Closed Loop Partners participa porque la firma tiene un fondo de crédito de US$100 millones para mejorar las instalaciones locales de reciclado y un fuerte entendimiento de soluciones de diseño que pueden responder a las condiciones del mundo real de este callejón infraestructural. “Lo que Starbucks hace para ganarse la vida es vender café y productos -una gran experiencia para los consumidores-, no arreglar el sistema de reciclado. Necesitan alguien que haga de filtro y que entienda todo el sistema”, dice Croke. “Cuando hablamos de la idea de un desafío de diseño, dijimos: ‘Miren, un desafío de diseño es realmente importante y necesitamos nuevos diseños’. Pero vemos diseñadores en nuestro fondo de inversiones de riesgo todo el tiempo. Y si uno le pregunta si alguno estuvo alguna vez en unas instalaciones de reciclado para ver si su diseño puede ser reciclado, no lo han hecho”.
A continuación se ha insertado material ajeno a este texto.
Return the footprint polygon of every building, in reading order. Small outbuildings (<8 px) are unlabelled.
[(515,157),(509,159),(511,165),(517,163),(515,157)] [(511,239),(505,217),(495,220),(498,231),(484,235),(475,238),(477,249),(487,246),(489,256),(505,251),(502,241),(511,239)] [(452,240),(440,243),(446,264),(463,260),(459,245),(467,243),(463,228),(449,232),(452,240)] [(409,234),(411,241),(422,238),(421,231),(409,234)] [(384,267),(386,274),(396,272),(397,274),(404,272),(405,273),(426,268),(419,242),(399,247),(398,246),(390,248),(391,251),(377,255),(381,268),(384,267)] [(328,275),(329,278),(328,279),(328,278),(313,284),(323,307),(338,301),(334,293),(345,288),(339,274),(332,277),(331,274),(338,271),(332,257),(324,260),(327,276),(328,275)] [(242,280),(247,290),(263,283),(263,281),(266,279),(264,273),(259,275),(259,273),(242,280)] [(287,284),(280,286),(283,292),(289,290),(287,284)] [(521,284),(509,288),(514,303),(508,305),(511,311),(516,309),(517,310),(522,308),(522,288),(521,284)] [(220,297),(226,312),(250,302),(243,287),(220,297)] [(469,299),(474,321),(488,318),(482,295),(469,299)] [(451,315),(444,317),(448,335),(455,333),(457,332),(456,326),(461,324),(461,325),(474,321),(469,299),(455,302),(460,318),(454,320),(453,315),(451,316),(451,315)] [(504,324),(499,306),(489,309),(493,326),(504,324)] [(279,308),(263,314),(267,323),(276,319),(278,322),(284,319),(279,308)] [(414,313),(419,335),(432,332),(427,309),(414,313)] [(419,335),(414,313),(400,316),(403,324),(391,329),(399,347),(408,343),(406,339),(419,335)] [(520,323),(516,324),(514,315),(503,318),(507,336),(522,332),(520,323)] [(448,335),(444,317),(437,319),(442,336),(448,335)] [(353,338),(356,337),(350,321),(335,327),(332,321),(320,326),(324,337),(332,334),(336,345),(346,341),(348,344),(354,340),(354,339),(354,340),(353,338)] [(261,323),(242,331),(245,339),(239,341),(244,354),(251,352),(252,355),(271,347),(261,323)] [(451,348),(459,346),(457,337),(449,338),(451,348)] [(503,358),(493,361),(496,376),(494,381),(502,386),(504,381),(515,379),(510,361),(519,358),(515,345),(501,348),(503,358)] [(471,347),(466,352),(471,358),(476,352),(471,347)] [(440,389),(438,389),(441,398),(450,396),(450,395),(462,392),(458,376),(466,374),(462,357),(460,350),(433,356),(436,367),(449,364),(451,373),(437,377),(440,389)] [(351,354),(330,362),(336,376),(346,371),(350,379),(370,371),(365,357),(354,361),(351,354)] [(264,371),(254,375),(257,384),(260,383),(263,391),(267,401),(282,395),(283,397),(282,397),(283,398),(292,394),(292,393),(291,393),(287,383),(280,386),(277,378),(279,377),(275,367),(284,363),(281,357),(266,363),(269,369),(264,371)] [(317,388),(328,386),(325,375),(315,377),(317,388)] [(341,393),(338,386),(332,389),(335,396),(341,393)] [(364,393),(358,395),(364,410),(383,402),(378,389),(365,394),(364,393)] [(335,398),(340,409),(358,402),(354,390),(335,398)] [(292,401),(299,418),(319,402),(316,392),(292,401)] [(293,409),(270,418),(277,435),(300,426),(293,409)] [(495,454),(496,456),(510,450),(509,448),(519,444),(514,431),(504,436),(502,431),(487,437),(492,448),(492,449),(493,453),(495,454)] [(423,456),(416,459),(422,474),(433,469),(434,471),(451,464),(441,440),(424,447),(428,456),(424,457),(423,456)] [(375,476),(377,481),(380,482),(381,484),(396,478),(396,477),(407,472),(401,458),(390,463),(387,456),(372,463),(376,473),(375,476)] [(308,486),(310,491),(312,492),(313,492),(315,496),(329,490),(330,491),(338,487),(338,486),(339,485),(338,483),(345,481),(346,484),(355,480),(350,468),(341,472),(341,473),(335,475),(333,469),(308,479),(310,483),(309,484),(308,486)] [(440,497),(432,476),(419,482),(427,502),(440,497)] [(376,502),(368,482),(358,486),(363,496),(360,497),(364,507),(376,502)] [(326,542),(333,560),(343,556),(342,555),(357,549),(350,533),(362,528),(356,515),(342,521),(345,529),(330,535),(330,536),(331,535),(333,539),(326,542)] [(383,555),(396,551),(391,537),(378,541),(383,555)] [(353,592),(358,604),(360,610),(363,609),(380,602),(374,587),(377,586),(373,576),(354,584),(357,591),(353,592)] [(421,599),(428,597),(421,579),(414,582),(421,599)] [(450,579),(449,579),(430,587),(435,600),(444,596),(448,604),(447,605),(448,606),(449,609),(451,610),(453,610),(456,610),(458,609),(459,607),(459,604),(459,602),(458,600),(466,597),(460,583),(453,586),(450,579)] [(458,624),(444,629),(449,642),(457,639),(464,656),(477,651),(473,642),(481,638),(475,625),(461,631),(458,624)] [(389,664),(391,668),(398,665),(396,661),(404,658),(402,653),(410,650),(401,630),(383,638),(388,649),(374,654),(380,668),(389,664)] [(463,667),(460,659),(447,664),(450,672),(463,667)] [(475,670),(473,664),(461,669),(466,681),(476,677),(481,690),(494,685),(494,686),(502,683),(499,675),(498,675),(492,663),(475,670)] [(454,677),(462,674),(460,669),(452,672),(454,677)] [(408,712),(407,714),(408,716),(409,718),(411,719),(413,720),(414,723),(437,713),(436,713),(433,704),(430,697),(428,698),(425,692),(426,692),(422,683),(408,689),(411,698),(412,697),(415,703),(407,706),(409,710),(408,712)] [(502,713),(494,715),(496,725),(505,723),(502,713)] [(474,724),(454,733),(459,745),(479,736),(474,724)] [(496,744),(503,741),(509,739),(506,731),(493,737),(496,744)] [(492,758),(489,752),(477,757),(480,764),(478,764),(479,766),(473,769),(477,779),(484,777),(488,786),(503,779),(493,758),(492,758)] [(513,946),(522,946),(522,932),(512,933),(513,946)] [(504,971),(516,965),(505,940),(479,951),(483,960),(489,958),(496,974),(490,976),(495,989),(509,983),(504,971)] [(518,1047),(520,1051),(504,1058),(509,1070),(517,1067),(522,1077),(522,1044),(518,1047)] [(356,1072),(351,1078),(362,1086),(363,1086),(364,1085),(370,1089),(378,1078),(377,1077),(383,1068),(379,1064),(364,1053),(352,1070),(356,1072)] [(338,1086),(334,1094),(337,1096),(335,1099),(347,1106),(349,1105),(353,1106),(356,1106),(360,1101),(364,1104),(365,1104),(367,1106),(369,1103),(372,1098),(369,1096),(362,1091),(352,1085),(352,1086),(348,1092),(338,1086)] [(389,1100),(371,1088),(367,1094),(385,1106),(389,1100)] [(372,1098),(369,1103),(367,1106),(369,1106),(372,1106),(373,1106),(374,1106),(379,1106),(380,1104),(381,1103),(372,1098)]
Dicho de otro modo, un vaso “sustentable” debería ser más sustentable. Pero esa definición depende de lo que los proveedores puedan producir a escala y lo que los recicladores y compostadores pueden aceptar a escala.

Starbucks y McDonald’s piensan combatir la escala del problema con la escala de su propio consumo. Hasta ahora, Starbucks aportó US$5 millones al fondo y ahora McDonald’s acaba de hacer un desembolso similar. Pero las dos cadenas pueden mostrar su gran poder de compra como incentivo para cualquier compañía que esté lista para innovar en búsqueda de un mejor vaso. “Si ellos son los compradores de las soluciones que surgen de este desafío, realmente cambiará el mercado”, asegura Croke.